▸ **THE INPUT**
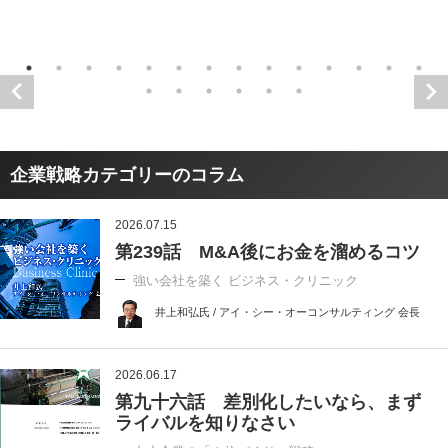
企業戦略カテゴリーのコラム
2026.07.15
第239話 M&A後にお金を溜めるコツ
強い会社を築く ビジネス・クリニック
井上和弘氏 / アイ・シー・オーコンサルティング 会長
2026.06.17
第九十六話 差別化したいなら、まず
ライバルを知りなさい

▸ **TASK REQUIREMENTS**
Reproduce the text read from every row above word for word, leaving the pictures out of your answer.

▸ **RESULT OF THE EXERCISE**
企業戦略カテゴリーのコラム
2026.07.15
第239話 M&A後にお金を溜めるコツ
強い会社を築く ビジネス・クリニック
井上和弘氏 / アイ・シー・オーコンサルティング 会長
2026.06.17
第九十六話 差別化したいなら、まず
ライバルを知りなさい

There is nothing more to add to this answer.